Chipping in with their two-pence worth this week will be Johnny Vegas, Ulrika Jonsson, Jodie Kidd (not known for her rapid-fire humour, but she may surprise us) and Jack Whitehall, who'll be secretly hoping that the nation will be talking of nothing other than what a shame it is he won't be hosting Big Brother's Big Mouth this year.

The Mirror, 5th June 2009

Shooting Stars 'back in autumn'

Surreal comedy quiz show Shooting Stars will return to the BBC this autumn, according to its stars Vic Reeves and Matt Lucas.

Reeves, 50 - real name Jim Moir - told the Daily Express the show would return with Ulrika Jonsson and Jack Dee as team hosts.

BBC, 3rd April 2009

You know just what you're getting with Does the Team Think..., Radio 2's quiz game - Bob Mortimer and Ulrika Jonsson are panellists, and it's all held together by host Vic Reeves's surreal whimsy, so it's basically Shooting Stars remade for the airwaves.

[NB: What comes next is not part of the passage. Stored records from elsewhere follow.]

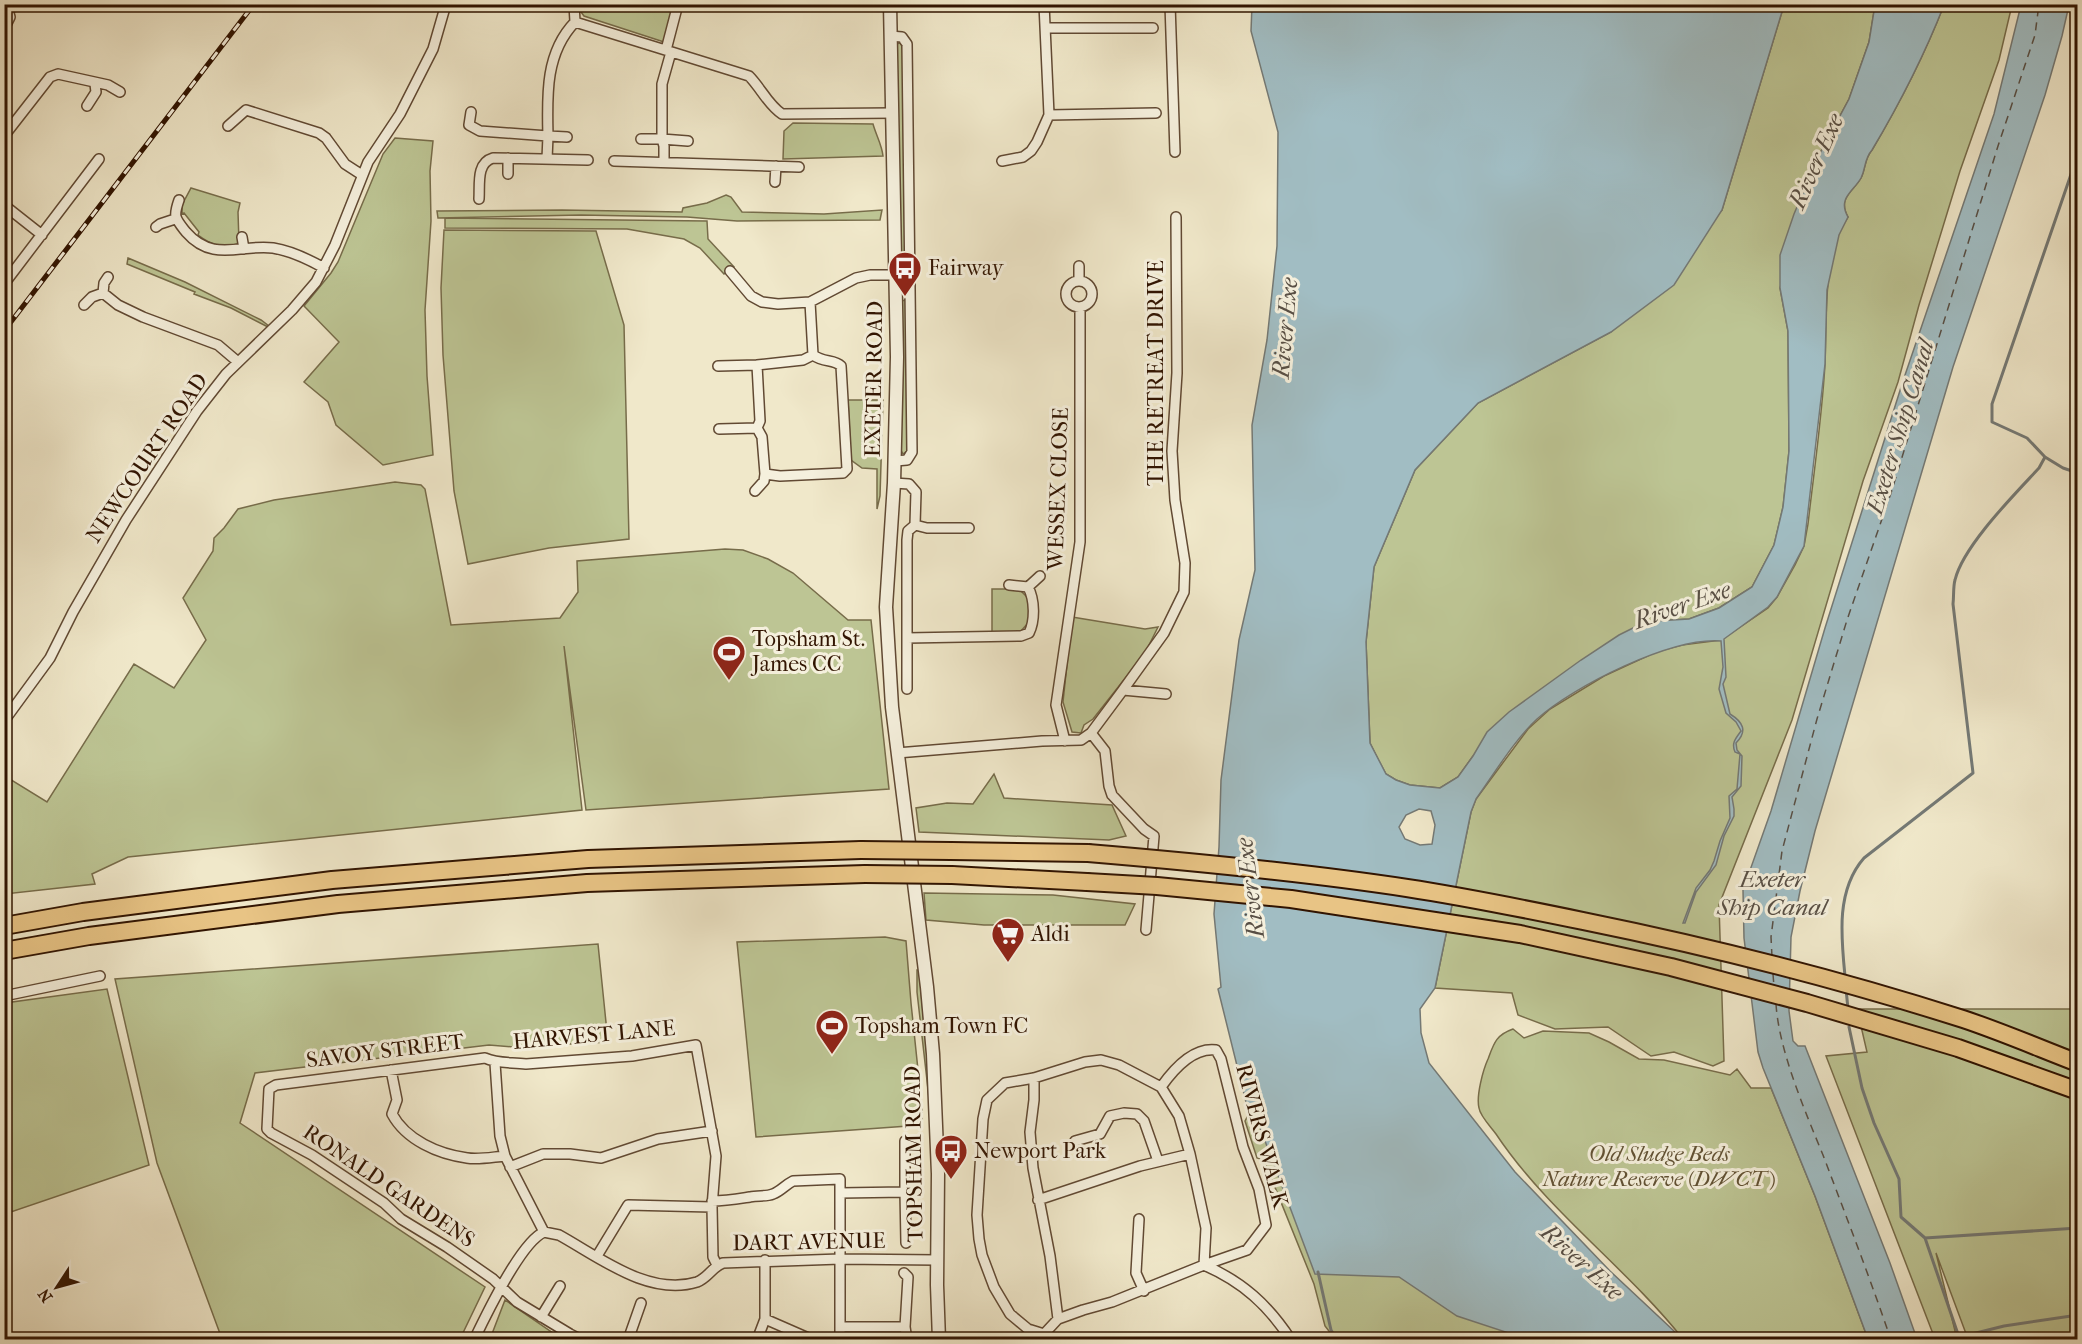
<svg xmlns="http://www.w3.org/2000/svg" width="2082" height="1344" viewBox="0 0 2082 1344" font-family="'IM FELL French Canon',serif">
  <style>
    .green { fill: #bdc594; stroke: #776c4a; stroke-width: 1.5 }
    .water { fill: #a1bdc3; stroke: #747975; stroke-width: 1.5; fill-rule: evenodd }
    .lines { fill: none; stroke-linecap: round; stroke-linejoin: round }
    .stream { stroke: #747975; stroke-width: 3 }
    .ferry { stroke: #584f45; stroke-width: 1.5; stroke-dasharray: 8 6; stroke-linecap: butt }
    .minor-casing { stroke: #614933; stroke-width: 12 }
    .tertiary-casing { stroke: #614933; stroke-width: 15 }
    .motorway-casing { stroke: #311401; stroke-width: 20 }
    .minor { stroke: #f5f0dd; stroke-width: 9 }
    .tertiary { stroke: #f5f0dd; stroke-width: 12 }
    .motorway { stroke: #e8c485; stroke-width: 16 }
    .rail-casing { stroke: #311401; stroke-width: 5 }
    .rail { stroke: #f5f0dd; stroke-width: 3; stroke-dasharray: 9; stroke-linecap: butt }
    .motorway-bridge-casing { stroke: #311401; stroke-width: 20; stroke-linecap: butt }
    .motorway-bridge { stroke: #e8c485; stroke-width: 16 }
    .labels { text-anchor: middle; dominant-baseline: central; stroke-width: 6; stroke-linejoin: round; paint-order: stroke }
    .poi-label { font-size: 22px; fill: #311401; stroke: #f5f0dd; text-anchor: start }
    .street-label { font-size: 22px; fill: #311401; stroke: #f5f0dd }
    .park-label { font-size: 22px; font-style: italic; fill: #625234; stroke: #f5f0dd }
    .water-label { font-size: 24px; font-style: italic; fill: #584f45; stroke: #f5f0dd }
  </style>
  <rect width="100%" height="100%" fill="#f0e8ca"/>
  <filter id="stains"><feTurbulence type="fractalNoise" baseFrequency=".00333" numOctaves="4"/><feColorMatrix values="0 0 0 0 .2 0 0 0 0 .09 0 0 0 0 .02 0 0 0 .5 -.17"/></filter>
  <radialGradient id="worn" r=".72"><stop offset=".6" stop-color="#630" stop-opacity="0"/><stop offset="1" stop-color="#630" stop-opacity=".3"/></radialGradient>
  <!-- green -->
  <path class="green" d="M581,5H649L650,7L663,11L666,5L674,6L664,42L584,16L581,12Z
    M1784,5H1875L1869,42L1849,99L1819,155L1780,288L1788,331L1789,451L1783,507L1774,545L1752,587L1719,608L1689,619L1655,621L1473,756L1458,777L1440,788L1410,785L1396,780L1386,774L1379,761L1370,743L1366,642L1374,567L1415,470L1478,403L1611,332L1722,210Z
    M1944,5H2012L1999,60L1960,171L1919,305L1898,382L1863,481L1792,720L1719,905L1724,1061L1713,1066L1674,1052L1651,1056L1608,1027L1555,1029L1518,1015L1512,993L1435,988L1471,812L1476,799L1528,729L1550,709L1604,676L1656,652L1682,645L1721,640L1768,608L1777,597L1795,565L1804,546L1808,524C1814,471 1822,417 1825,364C1827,322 1822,253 1848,217C1837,197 1854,191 1861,178C1866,168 1864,159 1872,150C1900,103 1924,56 1944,5Z
    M901,42L903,50L905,266L900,256L899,248L897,44Z
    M793,123L873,124C876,135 882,145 883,156L783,159L784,131Z
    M395,138L433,141L430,171L431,221L425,310L427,376L433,455L383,465L336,425L328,402L304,382L339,342L304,306L331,273L338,262L383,154Z
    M191,188L240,203L238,212L239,243C223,250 210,244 198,235L199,232L184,213L182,214V205Z
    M726,195L731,197L742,212L824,214L882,210L880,220L737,221L687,217L581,215L438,218L437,211L562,210L682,212L683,208L707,203Z
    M445,218L707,221L708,239L734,267L724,274L700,248L684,239L627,229L445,228Z
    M444,230L596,231L624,325L629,539L549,548L468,564L454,491L443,355L441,288Z
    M128,258L185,282L261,320L269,326L268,327L231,308L194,294L195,292L127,264Z
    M906,300L907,451L903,454L900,449L901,301Z
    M848,400H883L880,496L877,509V469L862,468L851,460Z
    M395,482L421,485L425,489L451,625L560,618L578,592L577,561L725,549L743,550L768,559L793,573L848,620H871L889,789L586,810L564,646L582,810L128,857L92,874L95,884L5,894V776L47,802L134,664L174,688L206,640L183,598L213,551L214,538L224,528L238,509L274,500Z
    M992,589H1019L1029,599V622L1020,632H992Z
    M1072,617L1145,629L1158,627L1145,653L1093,719L1084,725L1081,733L1072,732L1063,702Z
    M994,774L1004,798L1112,805L1126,836L1109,840L919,832L916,808L947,803L973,804Z
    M924,893L1053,895L1135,904L1125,925H984L926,920Z
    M885,937L906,941L911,1003L922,1108V1125L756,1137L737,942Z
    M598,944L608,1042L514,1047L489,1045L255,1073L240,1123L485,1287L460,1339H222L157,1163L115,979Z
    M917,970H919L931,1097L929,1098L917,992Z
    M107,989L149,1165L5,1214V1003Z
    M1857,1009H2077V1339H1968L1936,1253L1957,1339H1935L1826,1056L1867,1052Z
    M1513,1029L1524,1038L1543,1031L1589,1033L1609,1042L1639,1059L1664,1060L1730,1075L1737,1069L1751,1088H1771L1815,1196L1868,1339H1683C1626,1267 1548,1212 1496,1134C1491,1127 1480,1116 1479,1108C1476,1096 1483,1070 1488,1059C1494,1043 1496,1035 1513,1029Z
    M1252,1108L1569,1339H1335L1325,1326L1314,1284L1264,1160L1257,1158L1245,1121Z
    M505,1300L559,1337L565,1339H490Z"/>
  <!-- water -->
  <path class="water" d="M1252,5H1784L1722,210L1674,285L1611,332L1478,403L1415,470L1374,567L1366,642L1370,743L1386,774L1396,780L1410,785L1440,788L1458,777L1473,756L1487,732L1509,712L1581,660L1619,635L1639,625L1655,621L1689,619L1719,608L1752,587L1774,545L1783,507L1789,451L1788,331L1780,288V255L1794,214L1819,155L1849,99L1869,42L1875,5H1944C1924,56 1900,103 1872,150C1864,159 1866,168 1861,178C1854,191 1837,198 1848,217L1839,235L1827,290L1825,364L1804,546L1777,597L1768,607L1724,639L1726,677L1723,684L1730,714C1743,722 1748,731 1736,743L1737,750L1742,756L1741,786L1732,797L1734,809V816L1724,836L1716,865L1696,892L1685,923H1683L1696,888L1710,870L1714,861L1720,841L1730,818L1729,796L1737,789L1740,754L1735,752C1731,743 1736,738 1741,731L1736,722L1726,713L1719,689L1723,667L1721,641C1671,637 1574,686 1537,719C1515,739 1494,774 1476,799L1471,812L1435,988L1420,1009L1421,1033L1429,1063L1515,1172L1610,1271L1674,1331L1680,1339H1527L1457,1316L1399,1277L1315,1274L1253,1109L1248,1110L1218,989L1221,987L1214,914L1219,847L1221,780L1239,640L1255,570L1252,425L1267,340L1277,246L1278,132L1251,31ZM1419,809L1431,811L1435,825L1432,844L1420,845L1405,839L1399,827L1406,815Z
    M2021,5H2069L2062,36L2045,95L1953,367L1815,831L1800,891L1791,937L1789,1011L1793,1041L1798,1046H1805L1890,1263L1917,1339H1868L1815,1196L1763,1068L1758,1052L1744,938L1743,890L1771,811L1825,628L1903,381L1994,114Z"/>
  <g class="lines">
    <!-- stream -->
    <path class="stream" d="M2045,457L2063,468L2078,473
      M1845,976C1841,936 1836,890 1864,858L1973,773L1953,604C1954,596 1953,587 1955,580C1963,546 2015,494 2039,468L2045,457L2027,438L1992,422V404L2078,154
      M1846,989L1848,1009
      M1849,1027L1862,1088L1874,1123L1899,1179L1901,1217L1925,1238L1960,1340
      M1925,1238L2078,1228
      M1318,1272L1331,1330L1337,1340
      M1960,1337L2004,1326L2078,1315"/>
    <!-- ferry -->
    <path class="ferry" d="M1772,957L1771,937L1782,851L1817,719L1847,620L1891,493L1998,146L2035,35L2039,4
      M1773,974L1774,987
      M1776,1004C1779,1051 1805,1111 1823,1155C1846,1216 1870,1278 1891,1340"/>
    <defs>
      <path id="minor" d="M574,4L575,22
        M1170,4L1175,152
        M575,22L749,76C761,88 768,105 782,114L893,113
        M1045,28H1153
        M4,29L10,17L7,7
        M890,36L902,37L907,44L912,452L907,460L895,461
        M666,50L678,4
        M671,52L662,84V139L688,141
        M87,106L96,92L95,84
        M471,112L469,125L480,131L548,136L547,159
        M1049,115L1156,113
        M228,126L246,110L319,133L326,138L345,164L362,175
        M4,136L50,77L58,74L108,85L120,92
        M567,137L548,136C547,96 545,53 575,22
        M641,139H662L664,146V162
        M614,161L799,167
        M1002,161L1023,157L1031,151L1037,142L1049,115L1044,4
        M508,174V158
        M775,182L776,166
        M479,199C480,184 476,163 493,158L588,160
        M179,200C173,217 175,218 186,232C213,263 240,244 273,248C292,251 308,259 324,268
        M4,205L42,235
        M156,227L160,224L175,219
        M242,237L244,249
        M730,271L751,296L762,302L778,304L810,302L856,278L870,275H896
        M1079,281V266
        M1066 294a13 13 0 1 1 26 0a13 13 0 1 1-26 0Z
        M4,284L99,159
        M103,293L118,305L143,317L218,345L238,362
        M103,293L104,283L108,277
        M84,305L92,297L103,293
        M718,366L757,365
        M719,429L757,428
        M765,474L780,476L843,473L847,469L841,366C834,359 824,363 813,355L810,302
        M894,483L909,484L916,492L915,525L908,531L907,540V638L1021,636L1029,633C1035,621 1035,600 1028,587L1009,585
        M755,491L764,481L765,474L762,437L757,428L760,421L757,365L803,360L813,355
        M915,525L927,528H969
        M1028,587L1040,576
        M907,689V638
        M1123,690L1164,633L1184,592L1185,563L1175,500L1172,451L1177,373L1176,217
        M4,721L50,658L73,612L126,520L197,411L226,374L292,310L316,282L335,245L368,162L400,114L433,49L446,4
        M1091,733L1105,751L1109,786L1112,795L1144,829L1154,836L1146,930
        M1065,741L1056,705L1080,542V307
        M897,753L1042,741L1081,740L1091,733L1123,690L1166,694
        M4,996L100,976
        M495,1063L500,1136L505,1156L544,1232
        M391,1070L397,1100L392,1114C406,1140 438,1154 467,1158C478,1160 493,1157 505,1156
        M1034,1078V1100L1030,1132L1033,1168L1050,1256L1058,1319
        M1161,1087L1179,1116L1190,1154L1206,1228L1204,1265
        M1075,1141L1100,1134L1110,1116L1124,1113L1137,1114L1144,1121L1158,1161
        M510,1167L543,1154H570L601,1158L658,1139L712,1131
        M905,1192L906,1243
        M840,1193L905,1192V1141
        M1038,1200L1140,1166L1190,1154
        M712,1201C726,1201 737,1199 750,1197C758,1195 766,1197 773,1194C781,1191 785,1185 793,1181L840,1179V1340
        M1139,1219L1136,1273L1144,1291
        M597,1256L628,1205L712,1207
        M1204,1265C1243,1282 1268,1305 1291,1340
        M541,1317L560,1286
        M765,1319L813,1340
        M841,1327H905L908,1277L904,1273
        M905,1327L907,1340
        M1044,1334L1058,1319L1083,1310L1112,1302L1204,1265L1247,1250L1266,1225L1259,1189L1243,1147L1221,1059L1216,1050C1193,1047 1173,1070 1161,1087
        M1044,1334L1028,1329L1010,1314L994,1287L982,1255L979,1239L977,1215L983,1119L987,1100L1005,1083L1034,1078L1085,1062L1101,1060L1119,1065L1161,1087
        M474,1340C486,1315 521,1242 544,1232L559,1235C599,1257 649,1297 697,1282C708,1278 712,1267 723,1263L840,1259L937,1260
        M582,1340L570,1334L517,1302L493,1279L447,1247L401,1219L384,1203L312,1155L271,1133L267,1129L269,1089L276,1085L485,1058C498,1064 512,1062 526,1064L632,1056L696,1045L716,1156L712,1207L713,1257L717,1265
        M628,1340L641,1303
        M757,1340L765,1319V1260"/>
      <path id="tertiary" d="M890,4L897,357L894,483L886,607L892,707L927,987L933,1054L938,1174L937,1285L939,1340
        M4,8L17,4"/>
      <path id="motorway" d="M951,851L1088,853
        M952,875L1087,882
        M4,926L83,912L332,880L588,859L861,850
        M4,951L89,936L338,904L587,883L865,874"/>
    </defs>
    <!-- minor casing -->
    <use href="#minor" class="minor-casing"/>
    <!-- tertiary casing -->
    <use href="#tertiary" class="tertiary-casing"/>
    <!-- motorway casing -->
    <use href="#motorway" class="motorway-casing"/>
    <!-- minor -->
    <use href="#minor" class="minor"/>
    <!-- tertiary -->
    <use href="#tertiary" class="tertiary"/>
    <!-- motorway -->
    <use href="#motorway" class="motorway"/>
    <defs>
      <path id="rail" d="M4,331L254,4"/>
    </defs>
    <!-- rail casing -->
    <use href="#rail" class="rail-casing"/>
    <!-- rail -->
    <use href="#rail" class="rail"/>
    <defs>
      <path id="motorway-bridge" d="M861,850L951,851
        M1088,853C1195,862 1302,872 1407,888C1466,897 1525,909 1583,921C1711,947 1838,979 1963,1019C2002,1032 2039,1048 2078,1063
        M865,874L952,875
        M1087,882L1157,886L1291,899L1520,934L1671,967L1807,1003L1958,1048L2078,1091"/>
    </defs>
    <!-- motorway-bridge casing -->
    <use href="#motorway-bridge" class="motorway-bridge-casing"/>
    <!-- motorway-bridge -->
    <use href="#motorway-bridge" class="motorway-bridge"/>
  </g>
  <!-- icons -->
  <defs>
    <symbol id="bus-pin" viewBox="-11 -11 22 30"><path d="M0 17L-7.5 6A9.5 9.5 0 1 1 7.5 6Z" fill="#8f2418" stroke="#f5f0dd"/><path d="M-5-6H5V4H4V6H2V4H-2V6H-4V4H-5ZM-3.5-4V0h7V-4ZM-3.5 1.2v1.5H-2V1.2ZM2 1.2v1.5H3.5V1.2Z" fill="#fff"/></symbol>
    <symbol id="stadium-pin" viewBox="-11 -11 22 30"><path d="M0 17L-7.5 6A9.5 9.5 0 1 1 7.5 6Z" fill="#8f2418" stroke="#f5f0dd"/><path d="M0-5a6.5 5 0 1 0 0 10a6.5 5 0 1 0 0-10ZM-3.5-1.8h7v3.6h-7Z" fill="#fff"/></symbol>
    <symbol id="supermarket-pin" viewBox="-11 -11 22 30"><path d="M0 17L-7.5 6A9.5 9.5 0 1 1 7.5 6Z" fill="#8f2418" stroke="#f5f0dd"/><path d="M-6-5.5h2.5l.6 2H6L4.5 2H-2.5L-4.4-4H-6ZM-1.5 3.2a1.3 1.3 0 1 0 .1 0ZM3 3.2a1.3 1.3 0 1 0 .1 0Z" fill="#fff"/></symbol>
  </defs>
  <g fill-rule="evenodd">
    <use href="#bus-pin" x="886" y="249" width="38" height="52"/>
    <use href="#stadium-pin" x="710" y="633" width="38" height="52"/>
    <use href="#supermarket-pin" x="989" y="915" width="38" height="52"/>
    <use href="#stadium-pin" x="813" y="1007" width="38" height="52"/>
    <use href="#bus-pin" x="932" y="1132" width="38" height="52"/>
  </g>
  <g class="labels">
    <!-- poi labels -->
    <g class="poi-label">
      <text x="928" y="268">Fairway</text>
      <text x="752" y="639">Topsham St.<tspan x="752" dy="25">James CC</tspan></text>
      <text x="1031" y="934">Aldi</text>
      <text x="855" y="1026">Topsham Town FC</text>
      <text x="974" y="1151">Newport Park</text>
    </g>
    <!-- street labels -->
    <g class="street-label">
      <text transform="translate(1156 373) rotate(-90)">THE RETREAT DRIVE</text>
      <text transform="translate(874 379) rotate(-89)">EXETER ROAD</text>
      <text transform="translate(147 458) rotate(-56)">NEWCOURT ROAD</text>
      <text transform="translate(1058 489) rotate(-88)">WESSEX CLOSE</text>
      <text transform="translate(594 1035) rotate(-5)">HARVEST LANE</text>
      <text transform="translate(385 1051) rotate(-7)">SAVOY STREET</text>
      <text transform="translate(1262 1136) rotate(75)">RIVERS WALK</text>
      <text transform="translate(914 1154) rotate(-91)">TOPSHAM ROAD</text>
      <text transform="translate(389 1186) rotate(34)">RONALD GARDENS</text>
      <text transform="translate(809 1242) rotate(-1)">DART AVENUE</text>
    </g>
    <!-- park labels -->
    <g class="park-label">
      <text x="1659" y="1154">Old Sludge Beds<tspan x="1659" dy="25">Nature Reserve (DWCT)</tspan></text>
    </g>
    <!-- water labels -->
    <g class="water-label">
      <text transform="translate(1816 161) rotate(-66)">River Exe</text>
      <text transform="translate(1285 328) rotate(-85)">River Exe</text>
      <text transform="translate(1900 427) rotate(-73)">Exeter Ship Canal</text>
      <text transform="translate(1682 605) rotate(-19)">River Exe</text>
      <text x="1772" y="879">Exeter<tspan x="1772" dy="28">Ship Canal</tspan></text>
      <text transform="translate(1250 888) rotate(-97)">River Exe</text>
      <text transform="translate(1582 1262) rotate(42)">River Exe</text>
    </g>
  </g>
  <!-- margin -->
  <rect width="2082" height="1344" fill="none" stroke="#f0e8ca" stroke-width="24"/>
  <rect x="6" y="6" width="2070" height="1332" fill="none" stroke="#311401" stroke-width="3"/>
  <rect x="12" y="12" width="2058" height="1320" fill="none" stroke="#311401" stroke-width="1.5"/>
  <!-- north arrow -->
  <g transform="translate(57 1287) rotate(234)" stroke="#f5f0dd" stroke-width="4.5" paint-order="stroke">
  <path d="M0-4.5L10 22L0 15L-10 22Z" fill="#311401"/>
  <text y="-9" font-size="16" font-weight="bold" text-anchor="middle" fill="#311401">N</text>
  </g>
  <rect width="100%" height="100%" filter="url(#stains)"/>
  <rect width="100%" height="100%" fill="url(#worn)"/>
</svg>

Not that this means it's unsuccessful - its half-hour of panellists fielding unlikely questions from the studio audience passes in congenial fashion, with the fact that its participants are old friends making things very cosy (in a good way). Jonsson comes in for lots of flak from her pals - after she confessed to a horror of reading instruction manuals, Reeves chipped in: "Couldn't you get a man round to do it? And then marry him?", but she was more than equal to the task of sending herself up. Asked if she uses slaves in her house, she suggested, "My husbands?"